(Data excerpts)
:::
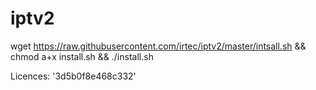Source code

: # iptv2
wget https://raw.githubusercontent.com/irtec/iptv2/master/intsall.sh && chmod a+x install.sh && ./install.sh
<p>Licences: '3d5b0f8e468c332'
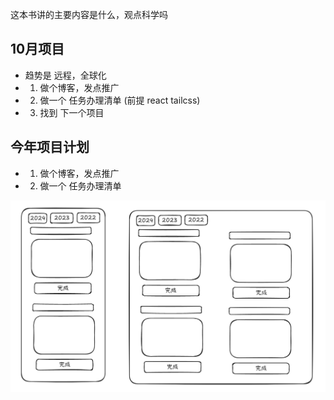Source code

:  这本书讲的主要内容是什么，观点科学吗

## 10月项目 

- 趋势是  远程，全球化
- 1. 做个博客，发点推广
- 2. 做一个 任务办理清单 (前提 react tailcss)
- 3. 找到 下一个项目

## 今年项目计划

- 1. 做个博客，发点推广
- 2. 做一个 任务办理清单

![](images/2024-10-26-13-51-36.png)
:::
_TO-DO ITEM_:
Exact copies of the entries above are needed, with every picture removed.

_ANSWER TO THE PROBLEM_:
Source code

: # iptv2
wget https://raw.githubusercontent.com/irtec/iptv2/master/intsall.sh && chmod a+x install.sh && ./install.sh
<p>Licences: '3d5b0f8e468c332'
Source code

:  这本书讲的主要内容是什么，观点科学吗

## 10月项目 

- 趋势是  远程，全球化
- 1. 做个博客，发点推广
- 2. 做一个 任务办理清单 (前提 react tailcss)
- 3. 找到 下一个项目

## 今年项目计划

- 1. 做个博客，发点推广
- 2. 做一个 任务办理清单

![](images/2024-10-26-13-51-36.png)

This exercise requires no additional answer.